Instructions for the task: Leave out the pictures and repeat everything else in the records exactly.
=== Section Start ===
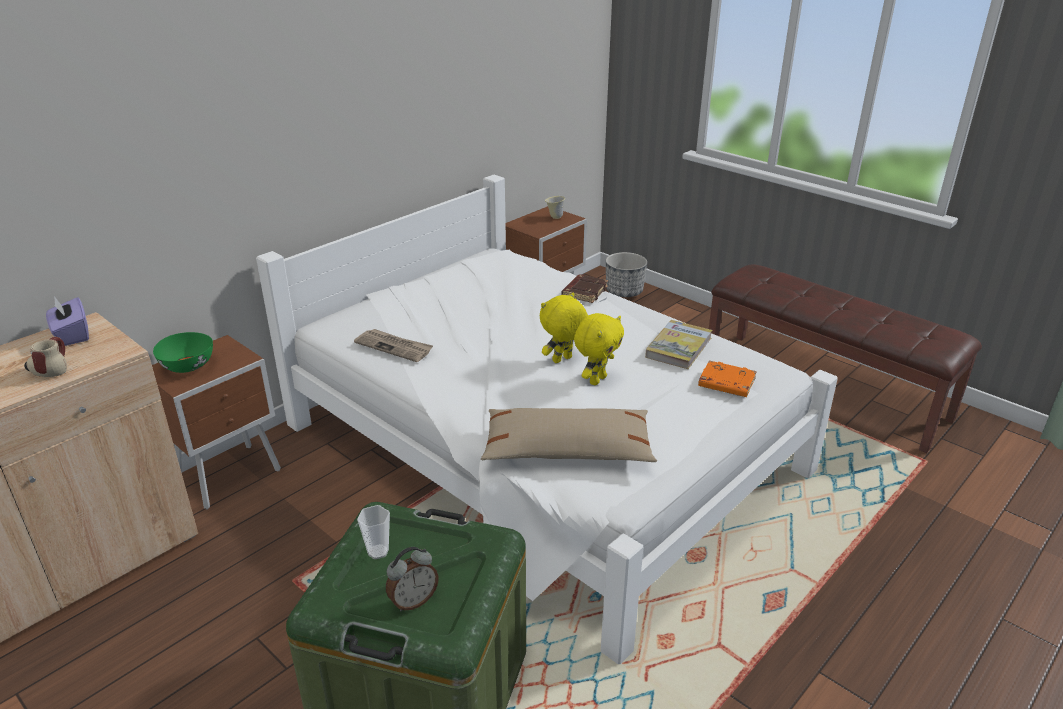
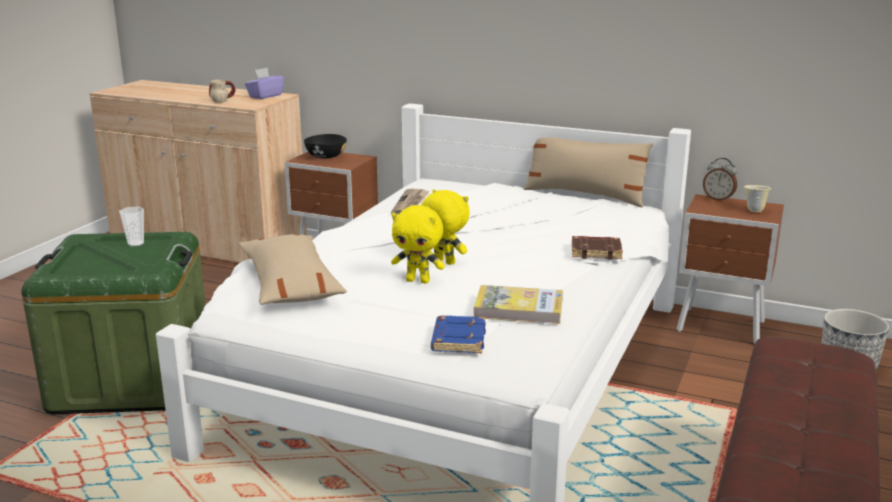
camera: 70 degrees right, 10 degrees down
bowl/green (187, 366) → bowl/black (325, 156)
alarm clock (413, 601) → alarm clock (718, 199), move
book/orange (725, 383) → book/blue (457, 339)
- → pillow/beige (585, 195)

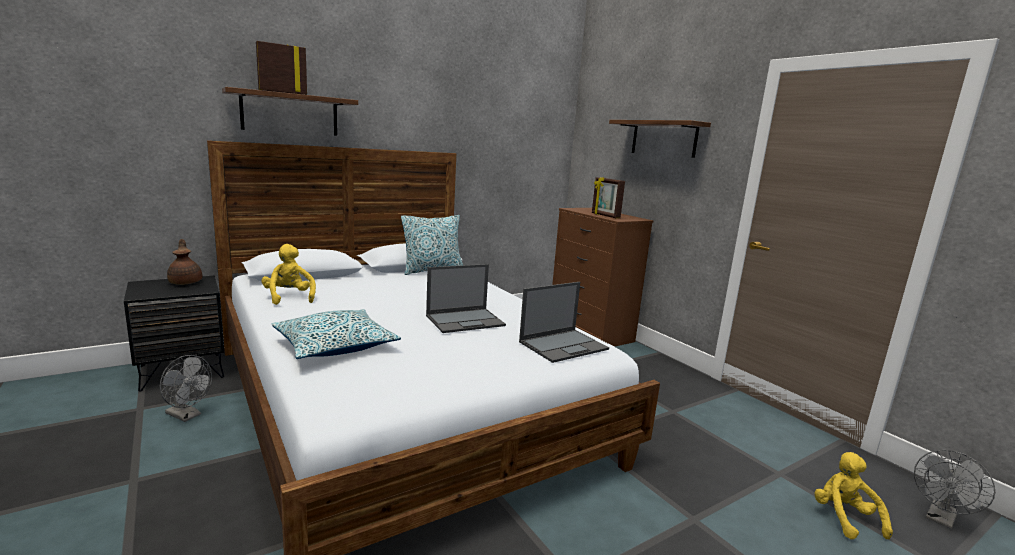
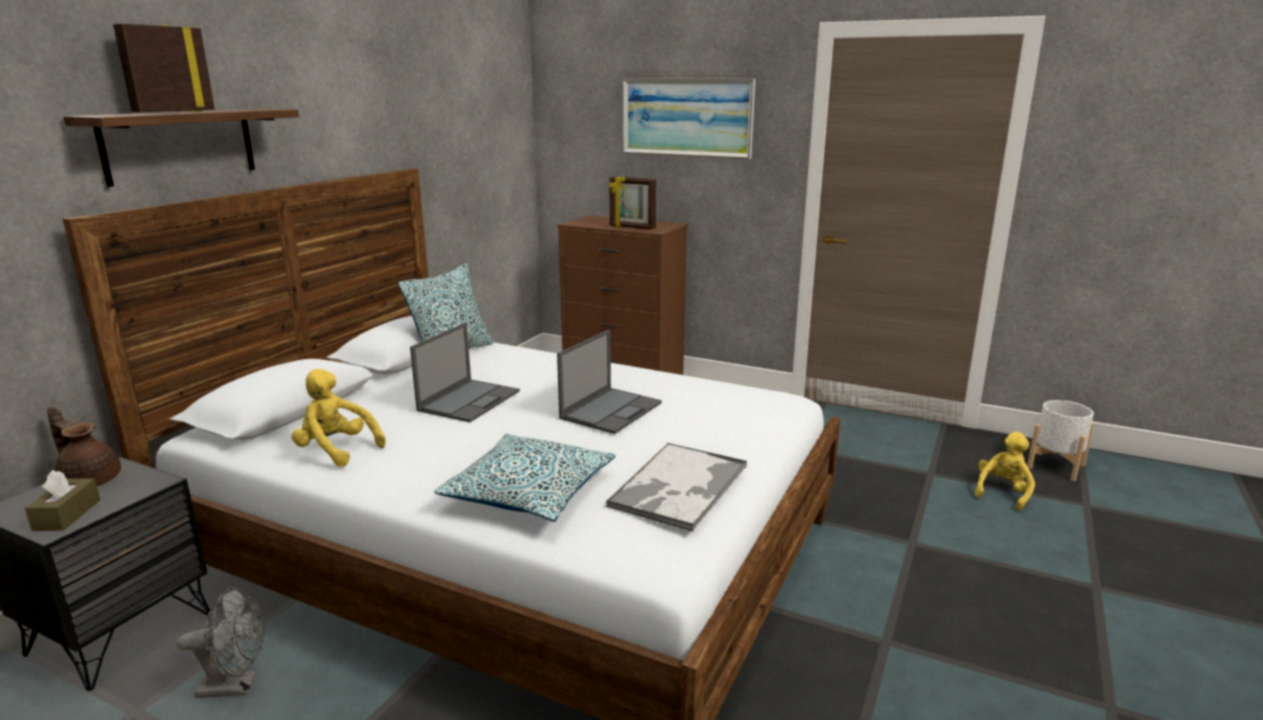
camera: 30 degrees left, 5 degrees up
laptop (564, 345) → laptop (469, 400), move
shelf (663, 138) → picture (686, 117)
plush toy/yellow (844, 518) → plush toy/yellow (1003, 492), 75 degrees clockwise
fan/grey (941, 519) → planter/white (1055, 466)
- → tissue box/brown (67, 515)
- → tray (678, 487)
=== Section End ===
Solution for this problem:
camera: 70 degrees right, 10 degrees down
bowl/green (187, 366) → bowl/black (325, 156)
alarm clock (413, 601) → alarm clock (718, 199), move
book/orange (725, 383) → book/blue (457, 339)
- → pillow/beige (585, 195)

camera: 30 degrees left, 5 degrees up
laptop (564, 345) → laptop (469, 400), move
shelf (663, 138) → picture (686, 117)
plush toy/yellow (844, 518) → plush toy/yellow (1003, 492), 75 degrees clockwise
fan/grey (941, 519) → planter/white (1055, 466)
- → tissue box/brown (67, 515)
- → tray (678, 487)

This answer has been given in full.